An industry home health care survey, conducted online between December 2019 and January 2020, found 44% of respondents citing staffing problems as their biggest challenge. With the coronavirus, that challenge is now heightened by fears for the health and safety of home health aides who are predominantly low-income individuals of color who often must take public transportation and live in neighborhoods with higher rates of Covid-19 infection.

And these workforce strains are not limited to people working with the older people in their homes.

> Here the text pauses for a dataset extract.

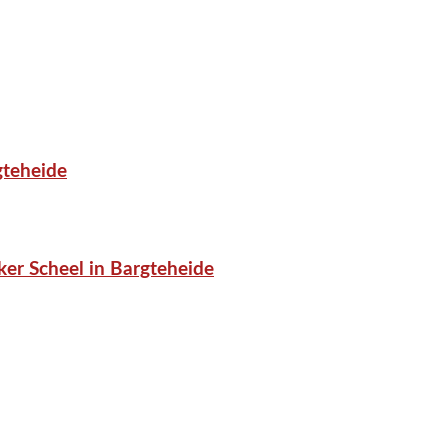
gteheide
er Scheel in Bargteheide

Eighty percent of individuals with intellectual disabilities now receive care in the community as opposed to in institutions, according to Barbara Merrill with ANCOR.  A 2018 staff stability report, published by the Human Services Research Institute and the National Association of State Directors of Developmental Disability, found employee turnover for the 4,400 providers included in the report ranged from 31 to 63%.

Before the pandemic, ANCOR was seeing staff vacancy rates in states averaging 10 to 25%. “And along comes the coronavirus,” says Merrill, “And we are woefully unprepared.”

That lack of preparedness during a major crisis underscores the need for dramatic improvements in the protections, pay and benefits that are so necessary for the individuals who care for people who need help caring for themselves. The coronavirus outbreak exposed significant weaknesses in a system of care that continues to grow as the population ages. Resources for adequate pay will inevitably be tight, which is a major obstacle. But dealing with this and other challenges must be addressed in order to hire and retain workers. The alternative puts America’s most vulnerable at great risk.